Putting a button on an interrupt is perfectly fine.
You can do it, just as you can use asynchronous monostables (like a 74123) in clocked logic circuits. Occasionally there are good reasons for those techniques.
But both techniques smell because they introduce subtle failure mechanisms (analogue and digital), can make it difficult to reason about "edge case" operation of the complete system, and difficult to test in production.
What is the subtle failure? The interrupt fires saying "something changed"...then you debounce the switch in a timer, or whatever your favorite method is....then you re-enable the interrupt. How is that more prone to failure than polling to see that something changed, debouncing and polling some more? If you can't make it reliably work in an interrupt, then you can't make it reliably work polling either. You're just depending on the polling not polling at exactly the wrong time. Either the debounce technique works or it doesn't. The thing that triggers it is not important.
You need to do failure analysis, and that depends on identifying all the components, hardware and software, in the complete system. Thereafter you can consider how they can completely or partially fail, and how the system will react.

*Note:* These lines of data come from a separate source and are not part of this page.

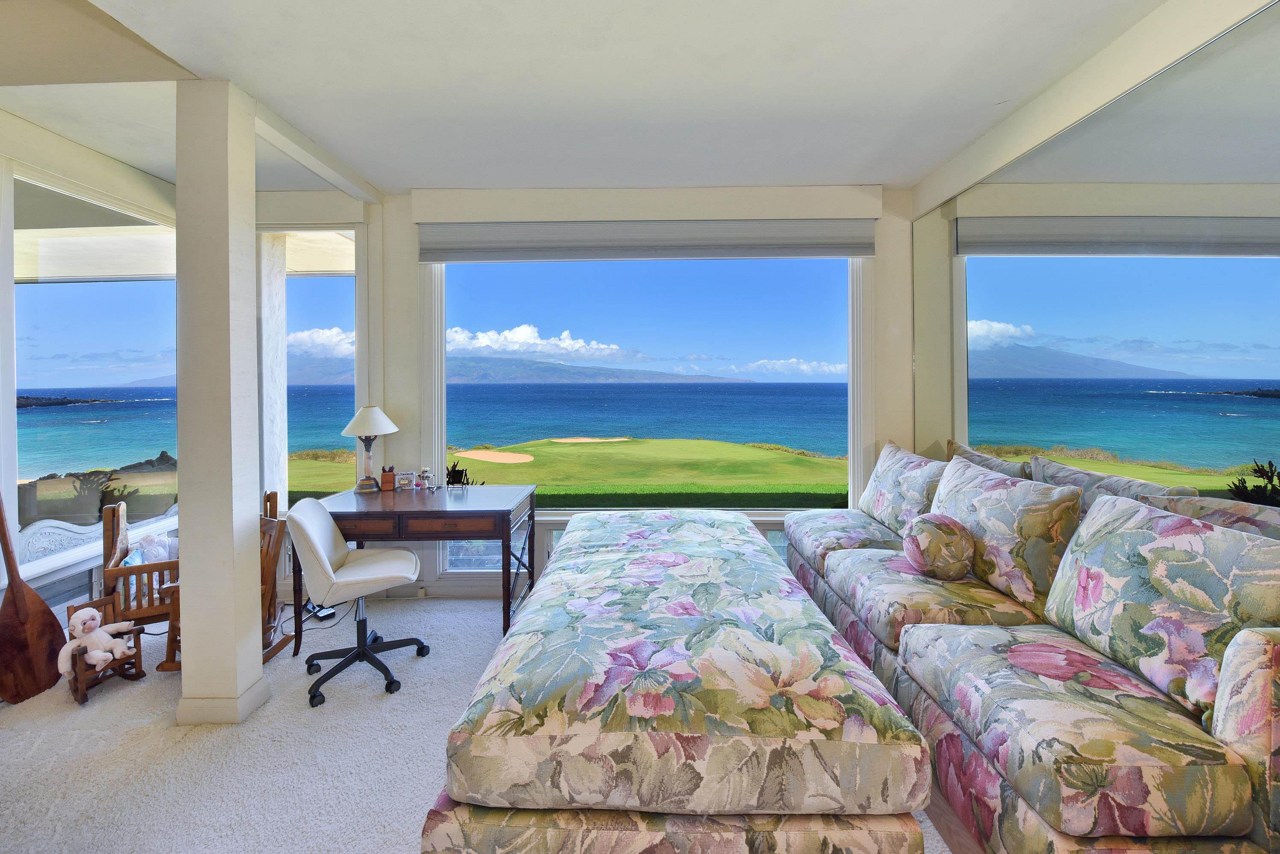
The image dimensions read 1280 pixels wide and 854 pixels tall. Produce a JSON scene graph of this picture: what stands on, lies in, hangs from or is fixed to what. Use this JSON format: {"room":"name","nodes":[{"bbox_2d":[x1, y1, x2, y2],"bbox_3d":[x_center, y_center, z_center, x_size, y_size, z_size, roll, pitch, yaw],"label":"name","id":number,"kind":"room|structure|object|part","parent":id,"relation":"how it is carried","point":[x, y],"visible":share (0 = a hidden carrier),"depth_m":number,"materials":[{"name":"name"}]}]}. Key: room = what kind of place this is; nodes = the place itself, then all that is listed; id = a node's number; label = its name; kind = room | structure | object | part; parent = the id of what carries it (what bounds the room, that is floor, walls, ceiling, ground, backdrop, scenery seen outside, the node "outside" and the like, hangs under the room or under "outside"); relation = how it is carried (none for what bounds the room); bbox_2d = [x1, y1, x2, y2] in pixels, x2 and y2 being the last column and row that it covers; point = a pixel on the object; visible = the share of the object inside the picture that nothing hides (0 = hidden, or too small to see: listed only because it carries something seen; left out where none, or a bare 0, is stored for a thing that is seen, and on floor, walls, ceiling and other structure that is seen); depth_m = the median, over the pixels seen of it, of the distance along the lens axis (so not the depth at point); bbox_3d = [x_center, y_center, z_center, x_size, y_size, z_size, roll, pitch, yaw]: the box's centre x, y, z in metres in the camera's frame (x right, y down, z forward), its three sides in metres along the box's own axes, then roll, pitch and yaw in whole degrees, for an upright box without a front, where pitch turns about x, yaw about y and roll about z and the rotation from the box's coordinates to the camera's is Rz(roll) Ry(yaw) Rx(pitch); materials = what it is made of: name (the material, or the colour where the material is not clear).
{"room":"living room","nodes":[
{"label":"living room","id":0,"kind":"room"},
{"bbox_2d":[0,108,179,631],"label":"left wall","id":1,"kind":"structure","parent":0,"point":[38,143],"depth_m":2.58,"materials":[{"name":"white paint"}]},
{"bbox_2d":[9,172,176,574],"bbox_3d":[-3.082,-0.274,2.794,0.070,1.990,1.509,0,2,1],"label":"left window","id":2,"kind":"structure","parent":1,"relation":"in","point":[48,317],"depth_m":2.76,"materials":[{"name":"glass"}]},
{"bbox_2d":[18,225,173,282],"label":"roller shade","id":3,"kind":"object","parent":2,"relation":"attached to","point":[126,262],"visible":0.78,"depth_m":3.07,"materials":[{"name":"white"}]},
{"bbox_2d":[0,596,954,853],"bbox_3d":[-0.592,1.357,1.142,5.867,0.102,5.394,0,2,1],"label":"carpet floor","id":4,"kind":"structure","parent":0,"point":[116,696],"depth_m":1.92,"materials":[{"name":"carpet"}]},
{"bbox_2d":[0,492,65,705],"bbox_3d":[-2.906,0.779,2.345,0.166,1.013,0.314,0,2,1],"label":"wooden paddle","id":5,"kind":"object","parent":4,"relation":"on","point":[26,606],"visible":0.99,"depth_m":2.33,"materials":[{"name":"brown wood"}]},
{"bbox_2d":[65,601,144,705],"bbox_3d":[-2.524,1.077,2.345,0.279,0.352,0.226,1,2,25],"label":"rocking chair","id":6,"kind":"object","parent":4,"relation":"on","point":[139,633],"visible":0.56,"depth_m":2.34,"materials":[{"name":"brown wood"}]},
{"bbox_2d":[59,606,137,674],"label":"stuffed monkey","id":7,"kind":"object","parent":6,"relation":"on","point":[81,629],"visible":0.99,"depth_m":2.30},
{"bbox_2d":[99,499,181,666],"bbox_3d":[-2.672,0.859,2.846,0.469,0.783,0.616,-1,2,-31],"label":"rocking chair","id":8,"kind":"object","parent":4,"relation":"on","point":[148,566],"visible":0.5,"depth_m":2.65,"materials":[{"name":"brown wood"}]},
{"bbox_2d":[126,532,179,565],"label":"pillow","id":9,"kind":"object","parent":8,"relation":"on","point":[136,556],"visible":0.4,"depth_m":2.85,"materials":[{"name":"white fabric"}]},
{"bbox_2d":[152,493,287,673],"bbox_3d":[-2.129,0.873,2.576,0.442,0.769,0.464,0,2,1],"label":"rocking chair","id":10,"kind":"object","parent":4,"relation":"on","point":[264,594],"visible":0.34,"depth_m":2.61,"materials":[{"name":"brown wood"}]},
{"bbox_2d":[173,75,268,727],"bbox_3d":[-1.823,-0.072,2.176,0.262,2.720,0.265,0,2,1],"label":"column","id":11,"kind":"structure","parent":4,"relation":"on","point":[249,509],"depth_m":2.08,"materials":[{"name":"white paint"}]},
{"bbox_2d":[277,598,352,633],"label":"power cord","id":12,"kind":"object","parent":4,"relation":"on","point":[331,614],"visible":0.52,"depth_m":3.08,"materials":[{"name":"black plastic"}]},
{"bbox_2d":[303,601,337,621],"bbox_3d":[-2.037,1.200,3.170,0.247,0.063,0.123,1,2,43],"label":"power strip","id":13,"kind":"object","parent":4,"relation":"on","point":[321,616],"visible":0.62,"depth_m":3.13,"materials":[{"name":"black plastic"}]},
{"bbox_2d":[287,495,428,706],"bbox_3d":[-1.406,0.815,2.492,0.624,0.877,0.621,-1,2,-20],"label":"office chair","id":14,"kind":"object","parent":4,"relation":"on","point":[364,566],"visible":0.99,"depth_m":2.41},
{"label":"chair base","id":15,"kind":"part","parent":14,"relation":"part of","materials":[{"name":"black plastic"}]},
{"bbox_2d":[300,484,536,647],"bbox_3d":[-1.277,0.859,3.074,1.239,0.763,0.704,0,2,1],"label":"desk","id":16,"kind":"object","parent":4,"relation":"on","point":[487,491],"visible":0.84,"depth_m":2.80,"materials":[{"name":"brown wood"}]},
{"bbox_2d":[340,405,398,491],"bbox_3d":[-1.751,0.177,3.240,0.336,0.571,0.336,0,2,1],"label":"table lamp","id":17,"kind":"object","parent":16,"relation":"on","point":[369,417],"visible":1,"depth_m":3.19,"materials":[{"name":"white fabric"}]},
{"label":"lamp shade","id":18,"kind":"part","parent":17,"relation":"part of","materials":[{"name":"white fabric"}]},
{"bbox_2d":[379,466,396,491],"bbox_3d":[-1.650,0.379,3.282,0.086,0.144,0.097,-1,2,-20],"label":"pen holder","id":19,"kind":"object","parent":16,"relation":"on","point":[386,482],"visible":0.99,"depth_m":3.25,"materials":[{"name":"brown wood"}]},
{"bbox_2d":[395,469,414,489],"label":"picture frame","id":20,"kind":"object","parent":16,"relation":"on","point":[402,482],"visible":0.99,"depth_m":3.29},
{"bbox_2d":[415,466,434,490],"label":"figurine","id":21,"kind":"object","parent":16,"relation":"on","point":[427,474],"visible":0.99,"depth_m":3.26,"materials":[{"name":"white ceramic"}]},
{"bbox_2d":[445,456,483,485],"bbox_3d":[-1.624,0.829,4.315,0.593,1.009,0.567,0,2,1],"label":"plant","id":22,"kind":"object","parent":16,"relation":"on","point":[452,471],"visible":0.26,"depth_m":4.30,"materials":[{"name":"green plant"}]},
{"bbox_2d":[419,508,929,853],"bbox_3d":[0.115,0.947,2.242,1.231,0.542,2.199,0,2,1],"label":"ottoman","id":23,"kind":"object","parent":4,"relation":"on","point":[757,554],"visible":1,"depth_m":1.28,"materials":[{"name":"multicoloured fabric"}]},
{"bbox_2d":[780,440,1279,853],"bbox_3d":[1.419,0.779,2.231,1.110,0.935,2.689,0,2,1],"label":"sofa","id":24,"kind":"object","parent":4,"relation":"on","point":[985,780],"visible":0.89,"depth_m":1.38,"materials":[{"name":"fabric"}]},
{"bbox_2d":[857,438,948,534],"bbox_3d":[1.512,0.406,2.917,0.287,0.510,0.760,0,2,1],"label":"throw pillow","id":25,"kind":"object","parent":24,"relation":"on","point":[890,484],"visible":0.83,"depth_m":2.78,"materials":[{"name":"fabric"}]},
{"bbox_2d":[902,513,975,579],"bbox_3d":[1.299,0.550,2.175,0.271,0.276,0.273,0,2,1],"label":"round pillow","id":26,"kind":"object","parent":24,"relation":"on","point":[910,551],"visible":1,"depth_m":2.09,"materials":[{"name":"fabric"}]},
{"bbox_2d":[927,455,1086,615],"bbox_3d":[1.511,0.461,2.156,0.285,0.502,0.748,0,2,1],"label":"throw pillow","id":27,"kind":"object","parent":24,"relation":"on","point":[1013,491],"visible":0.87,"depth_m":1.93,"materials":[{"name":"fabric"}]},
{"bbox_2d":[1028,455,1195,510],"bbox_3d":[1.793,0.415,1.960,0.231,0.455,0.671,0,2,1],"label":"throw pillow","id":28,"kind":"object","parent":24,"relation":"on","point":[1058,467],"visible":0.26,"depth_m":1.93,"materials":[{"name":"grey fabric"}]},
{"bbox_2d":[1044,492,1279,726],"bbox_3d":[1.524,0.506,1.434,0.290,0.485,0.703,0,2,1],"label":"floral cushion","id":29,"kind":"object","parent":24,"relation":"on","point":[1188,536],"visible":0.94,"depth_m":1.35,"materials":[{"name":"fabric"}]},
{"bbox_2d":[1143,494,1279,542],"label":"throw pillow","id":30,"kind":"object","parent":24,"relation":"on","point":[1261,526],"visible":0.23,"depth_m":1.47,"materials":[{"name":"fabric"}]},
{"bbox_2d":[0,0,1173,196],"bbox_3d":[-0.718,-1.480,1.211,5.780,0.134,5.259,0,2,1],"label":"ceiling","id":31,"kind":"structure","parent":0,"point":[930,162],"depth_m":2.11,"materials":[{"name":"white paint"}]},
{"bbox_2d":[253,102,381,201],"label":"beam","id":32,"kind":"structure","parent":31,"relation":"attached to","point":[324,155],"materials":[{"name":"beige paint"}]},
{"bbox_2d":[286,184,920,603],"bbox_3d":[-0.609,-0.184,3.500,5.234,2.828,0.227,0,2,1],"label":"back wall","id":33,"kind":"structure","parent":0,"point":[409,227],"depth_m":3.43,"materials":[{"name":"white paint"}]},
{"bbox_2d":[259,226,361,510],"bbox_3d":[-2.439,-0.355,3.590,0.932,2.103,0.113,0,2,1],"label":"narrow window","id":34,"kind":"structure","parent":33,"relation":"in","point":[329,285],"depth_m":3.58,"materials":[{"name":"glass"}]},
{"bbox_2d":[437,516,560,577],"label":"lower window","id":35,"kind":"structure","parent":33,"relation":"in","point":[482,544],"depth_m":3.49,"materials":[{"name":"glass"}]},
{"bbox_2d":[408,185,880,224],"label":"beam","id":36,"kind":"object","parent":33,"relation":"attached to","point":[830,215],"visible":0.97,"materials":[{"name":"white paint"}]},
{"bbox_2d":[425,253,865,536],"bbox_3d":[0.052,-0.307,3.423,2.791,1.915,0.128,0,2,1],"label":"large window","id":37,"kind":"structure","parent":33,"relation":"in","point":[439,437],"depth_m":3.41,"materials":[{"name":"glass"}]},
{"bbox_2d":[415,218,875,261],"bbox_3d":[0.054,-1.238,3.389,3.103,0.270,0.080,0,2,1],"label":"roller blind","id":38,"kind":"object","parent":33,"relation":"attached to","point":[867,252],"visible":0.98,"depth_m":3.36,"materials":[{"name":"grey fabric"}]},
{"bbox_2d":[911,0,1279,474],"bbox_3d":[1.908,-0.140,0.881,0.206,2.829,5.266,0,2,1],"label":"right wall","id":39,"kind":"structure","parent":0,"point":[1000,158],"depth_m":2.10,"materials":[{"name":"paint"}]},
{"bbox_2d":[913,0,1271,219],"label":"beam","id":40,"kind":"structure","parent":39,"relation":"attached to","point":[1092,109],"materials":[{"name":"beige paint"}]},
{"label":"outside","id":41,"kind":"structure","parent":0,"visible":0},
{"bbox_2d":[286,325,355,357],"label":"cloud","id":42,"kind":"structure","parent":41,"point":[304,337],"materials":[{"name":"white"}]},
{"bbox_2d":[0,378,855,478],"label":"sea","id":43,"kind":"structure","parent":41,"point":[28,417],"materials":[{"name":"liquid"}]},
{"bbox_2d":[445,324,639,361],"label":"cloud","id":44,"kind":"structure","parent":41,"point":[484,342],"materials":[{"name":"white"}]},
{"bbox_2d":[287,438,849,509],"label":"golf course","id":45,"kind":"structure","parent":41,"point":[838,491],"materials":[{"name":"green plant"}]},
{"bbox_2d":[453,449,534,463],"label":"sand bunker","id":46,"kind":"object","parent":45,"relation":"in","point":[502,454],"visible":0.9,"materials":[{"name":"beige sand"}]},
{"bbox_2d":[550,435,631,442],"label":"sand bunker","id":47,"kind":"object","parent":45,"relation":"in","point":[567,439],"visible":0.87,"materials":[{"name":"beige sand"}]},
{"bbox_2d":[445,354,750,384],"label":"mountain","id":48,"kind":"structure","parent":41,"point":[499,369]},
{"bbox_2d":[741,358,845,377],"label":"cloud","id":49,"kind":"structure","parent":41,"point":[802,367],"materials":[{"name":"white"}]},
{"label":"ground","id":50,"kind":"structure","parent":41,"visible":0},
{"bbox_2d":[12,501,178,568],"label":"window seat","id":51,"kind":"object","parent":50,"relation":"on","point":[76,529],"visible":0.44,"depth_m":2.92,"materials":[{"name":"white"}]},
{"bbox_2d":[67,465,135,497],"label":"bush","id":52,"kind":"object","parent":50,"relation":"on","point":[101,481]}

I suggest you should look at comp.risks to see subtle and unexpected failure modes in systems, including real-time systems created by intelligent and dedicated people. Comp.risks as a very high SNR, appears roughly weekly, and the last 30 years archives can be found at http://catless.ncl.ac.uk/Risks/
So what's the subtle failure mechanism? Maybe it's because my background is software that I don't consider any of these subtleties to be big deals, or difficult to handle, or whatever, but it seems pretty darn straightforward to me.
Ah, right, that explains a lot. I presume your expertise is in digital hardware, otherwise I won't be able to point you in the right direction within a reasonable time. An analogy to get you started thinking in the right direction...
Most software is written in a way that presumes that control flows linearly, and that the control flow is the only thing that can mutate memory and i/o. That specifically includes the compilers, which have widely misunderstood and misapplied constructs for situations where that isn't the case. Prime example: C on multicore processors with multiple levels of cache and shared memory, where compiler and/or program bugs are
legion.
Most digital hardware is constructed in a way that presumes changes only occur at specific instants, due to the clocked synchronous methodology. It is very
very difficult to design unclocked asynchronous logic where inputs can change at any instant.
Predictable design is, with significant effort and understanding, possible if you consider two inputs that can change asynchronously w.r.t. each other. With three or more it is effectively impossible. In addition, the design tools make it effectively impossible, since they habitually "optimise out" the necessary constructs inserted, e.g. Karnaugh map bridging terms.
Interrupts in software systems have the same effect as adding an extra core to a processor. They are analogous to turning a clocked synchronous hardware design into an asynchronous digital design.
And that doesn't even consider the timing implications of having your code arbitrarily suspended, which is analogous to the potentially infinite delay due to metastable behaviour in a synchroniser.